### EXERCISE PROMPT
Reproduce the cost-of-living passage verbatim from "The usual 20" to "within 5 years.".

━━━ SELECTION ━━━

There have been many cost of living studies which somehow does not get it quite right. In many cases, it is skewed towards the expatriate lifestyle. The flamboyant CLSA has come up with a highly interesting piece on Asian living standards, with comparisons as well to US, UK and Australia. The basket of 27 items were well selected as reflective of a middle class lifestyle maintenance. It also looked into the currency effects, which will give a true purchasing power parity comparison.

The items selected:
1) Nokia 3600
2) Mobile phone monthly bill
3) Monthly broadband bill
4) Apple iPod
5) Acer laptop Aspire
6) Levis jeans
7) Louis Vuitton handbag
8) TV- 37" Sharp Aquos
9) Sony Playstation PSP
10) DVD (err...)
11)Movie ticket price
12) Coca-cola
13) Canned beer
14) Champagne
15) Marlboro Lights
16) Chicken
17) Rice
18) Eggs
19) English Newspaper
20) Economist magazine
21) KFC meal
22) Lowest price for new car
23) Toyota Camry 2.4
24) Petrol
25) Taxi flag down rate
26) Private doctor consultation
27) Private school fees per month

Taking the US living cost as the 1.00 benchmark, then one can assess the relative disparity. The table showed that India is at 0.59. Relatively speaking, one can buy the same items 41% cheaper in India and so on. Followed by Indonesia at 0.60, China at 0.69 and then Malaysia at 0.72... surprisingly on par with Taiwan at 0.72. It is more expensive in Thailand, coming in at 0.79. HK is there but at a surprisingly mild 0.93. It is more expensive/costly to be living in Australia, UK, Singapore and Japan, coming in at 1.14, 1.14, 1.15 and 1.57 respectively.

The fun part is here, dissecting the report and data. Interesting facts, if buying an iPod, best to go to the US, HK or Indonesia where is is less than $150. In the Philippines and Thailand, its double that. Same for the laptop, the Acer Aspire 10 inch screen cost$330 while its $400-500 in Asia, and a stupid $785 in the UK. The Sharp Aquos TV sells for $500 in the US, Malaysia, Singapore and Thailand but is double that in China, Japan, Korea and Taiwan. Its even more than double in Australia and the Philippines.

The usual 20 Marlboro Lights cost $1-$2 in most of Asia, but is $8 in Singapore and most other Western countries. Guess what, as governments try to alleviate the health care cost side, the $1-$2 will gravitate towards $5 within 5 years.

━━━ DATASET EXCERPTS ━━━

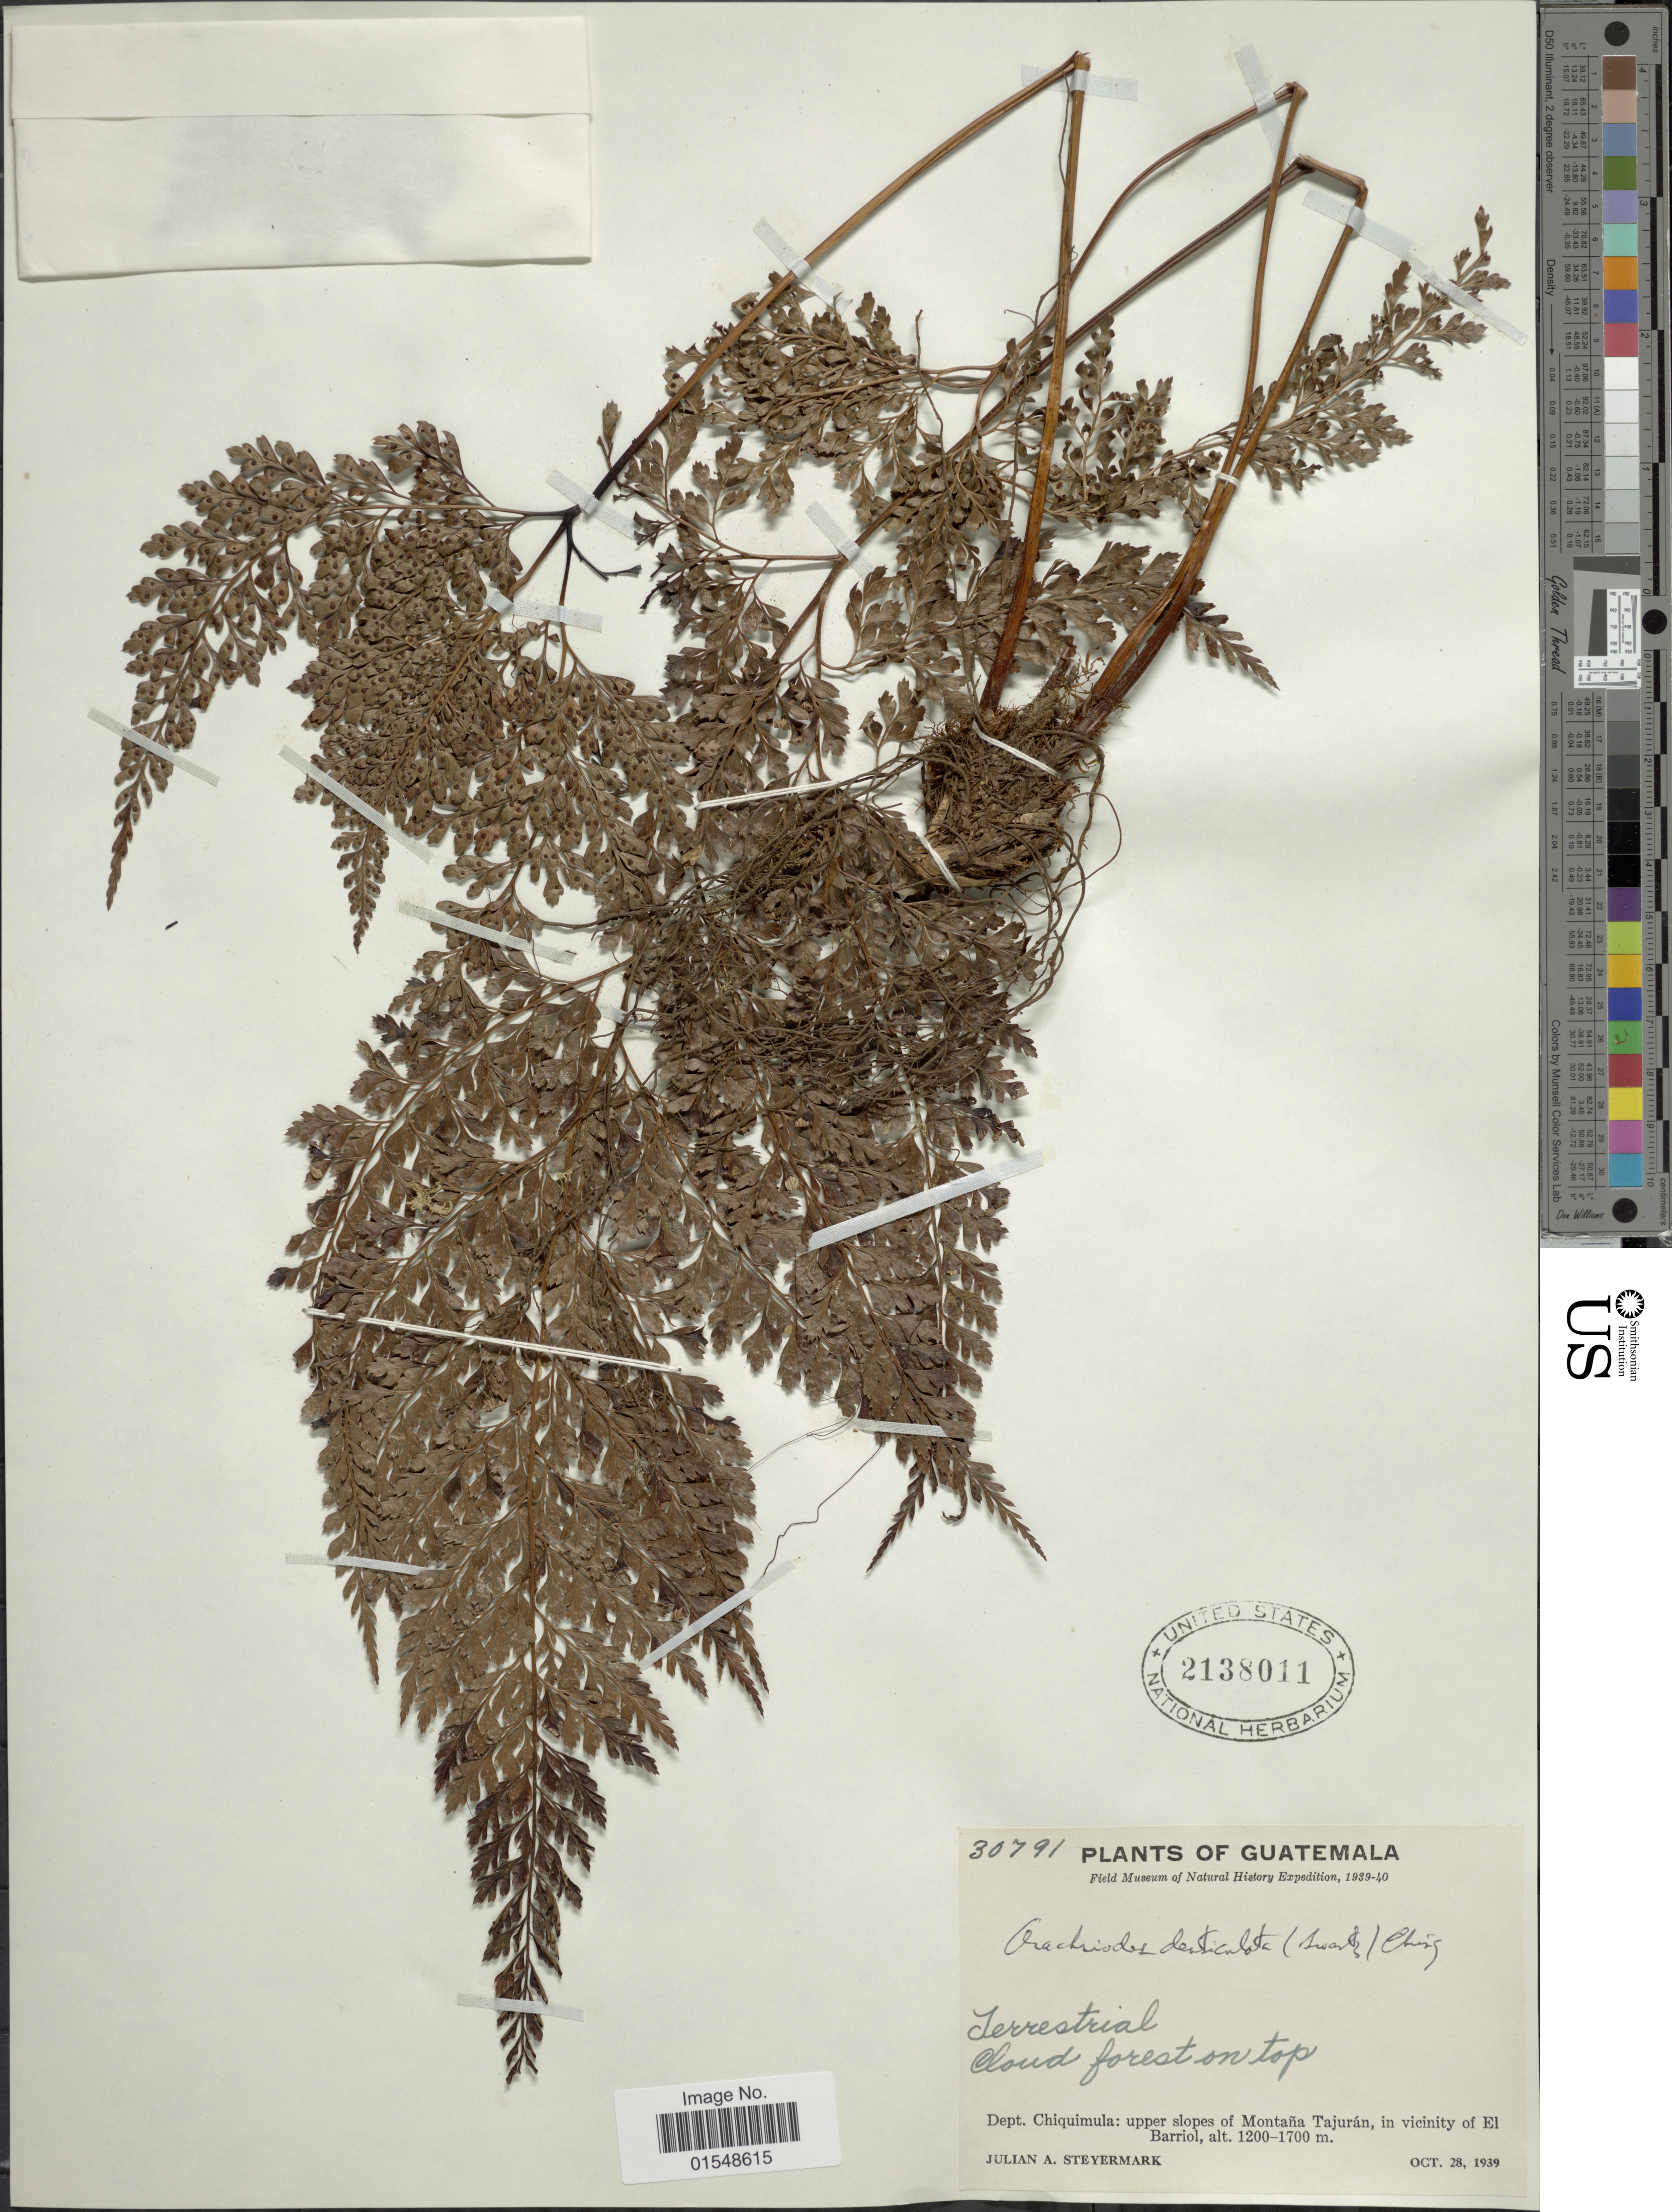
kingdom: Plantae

━━━
━━━ DATASET EXCERPTS ━━━

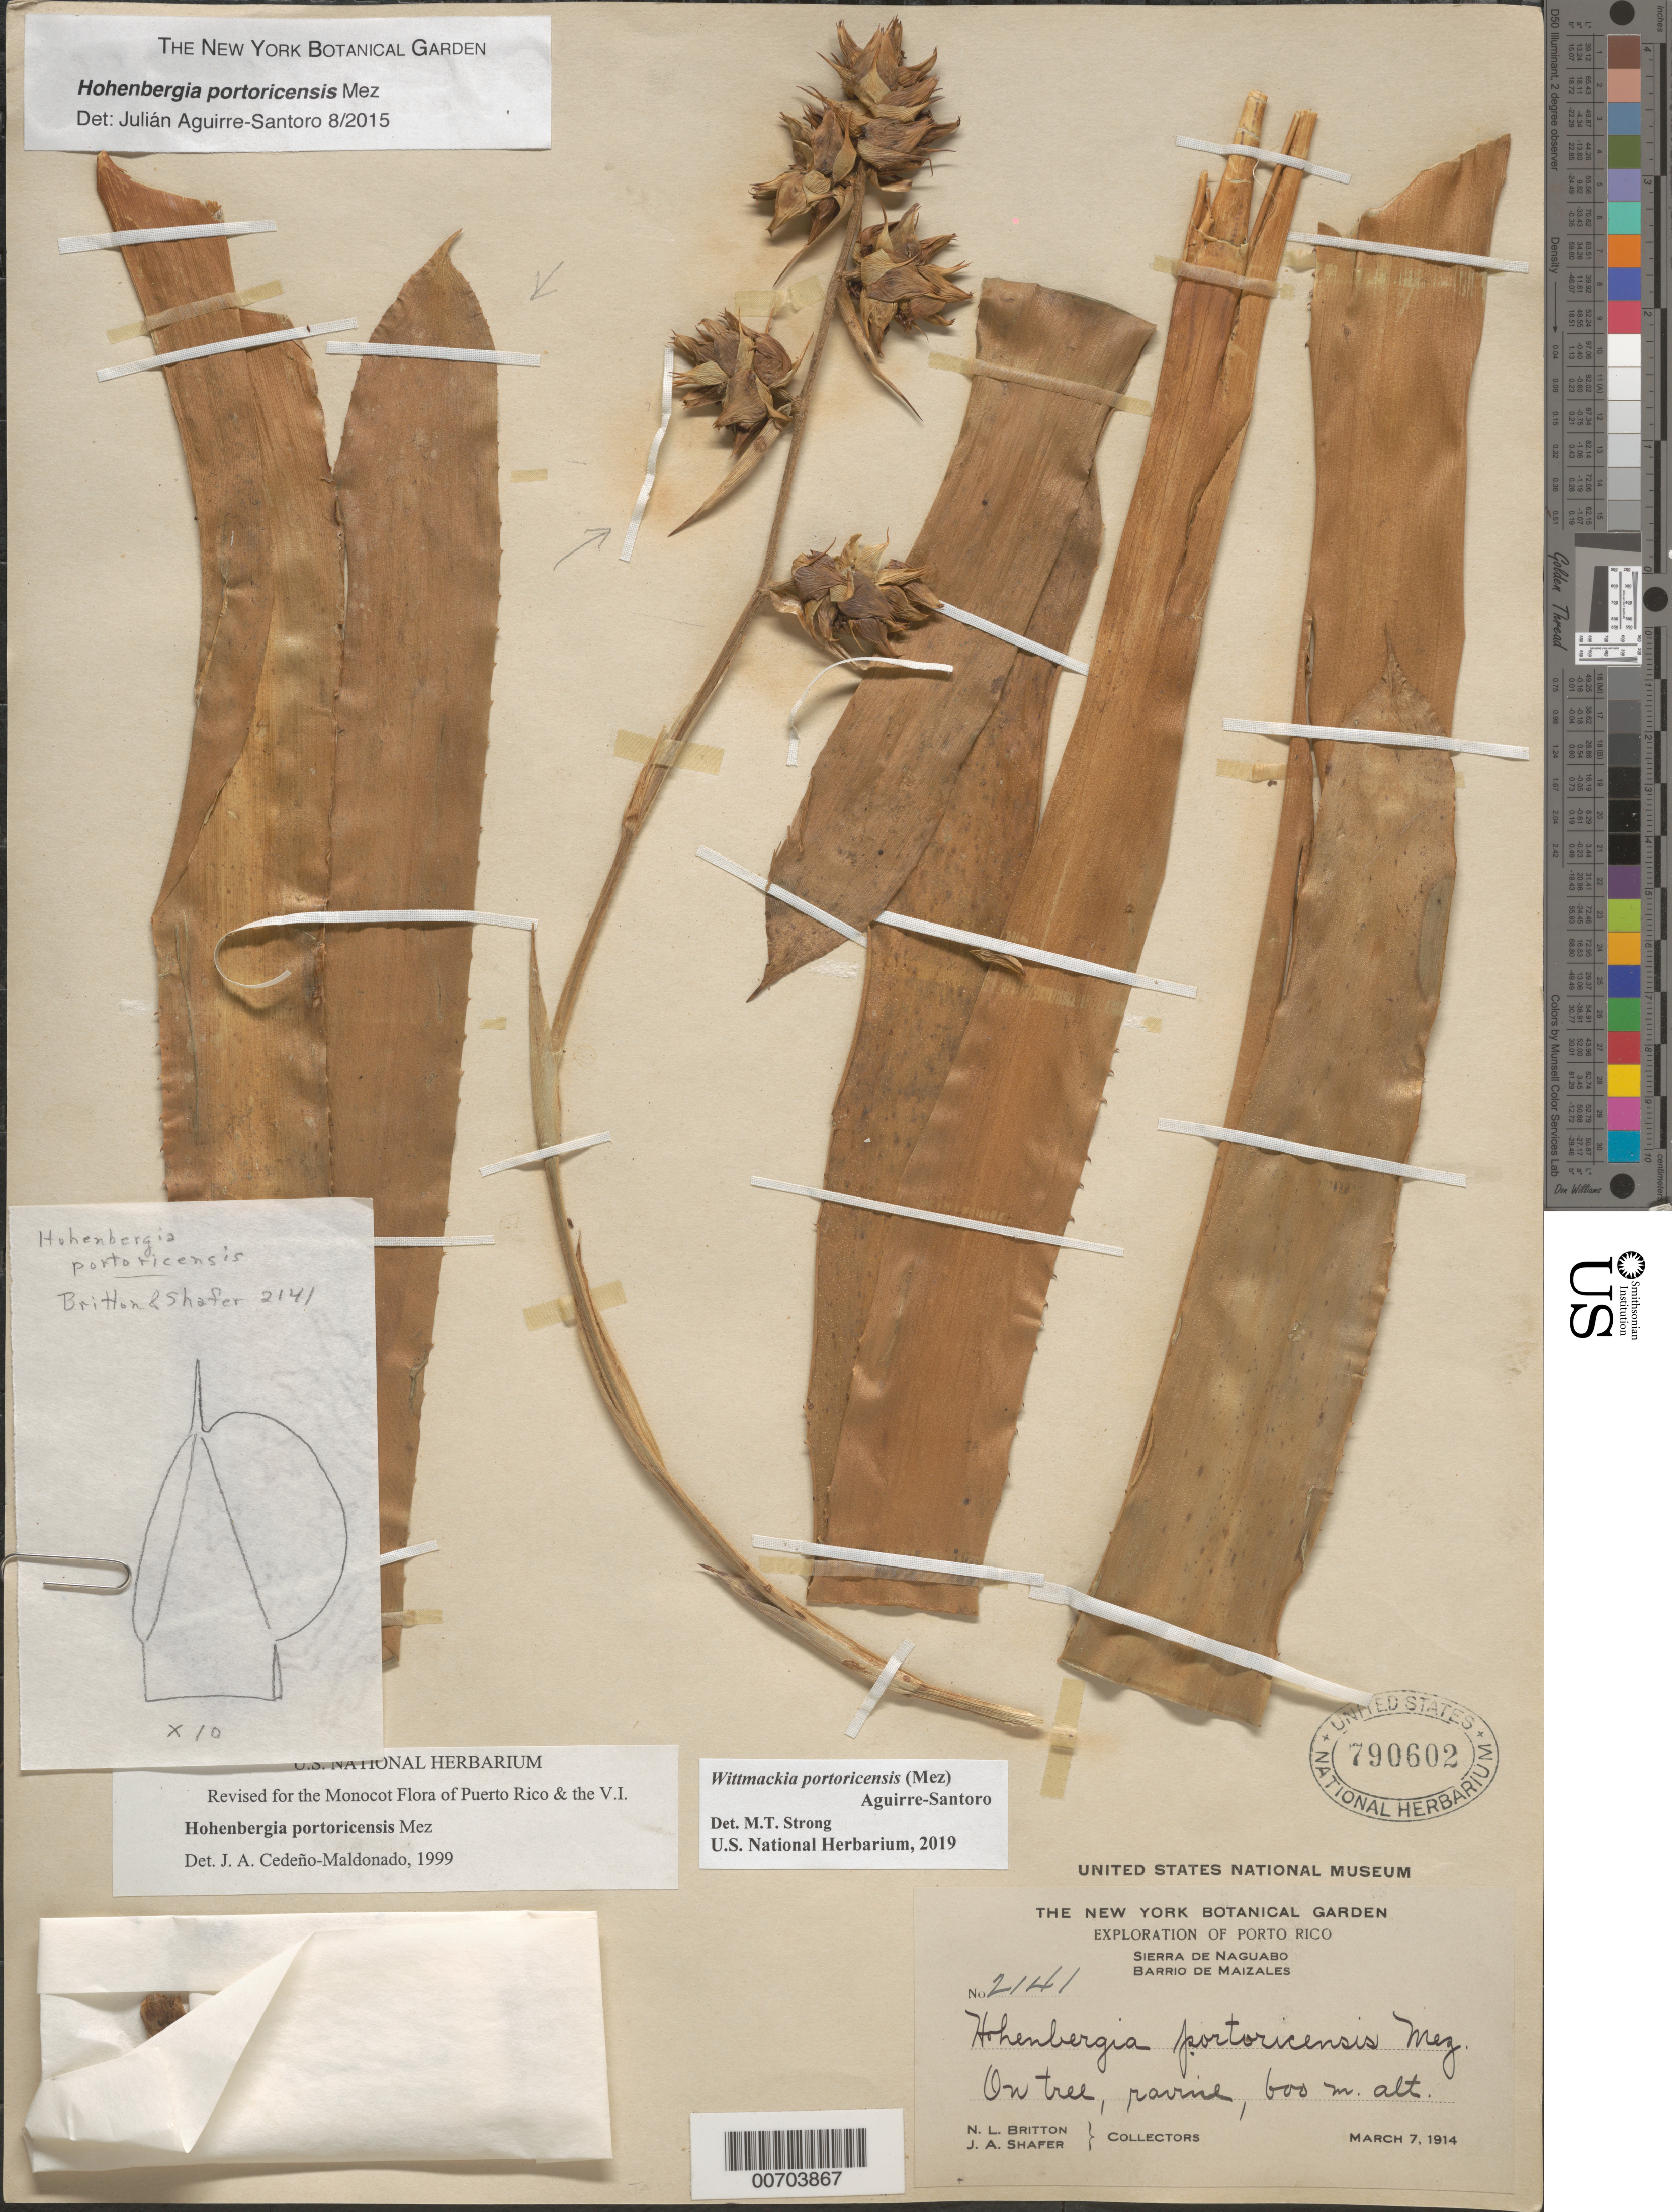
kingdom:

━━━

### ANSWER TO THIS PROBLEM
The usual 20 Marlboro Lights cost $1-$2 in most of Asia, but is $8 in Singapore and most other Western countries. Guess what, as governments try to alleviate the health care cost side, the $1-$2 will gravitate towards $5 within 5 years.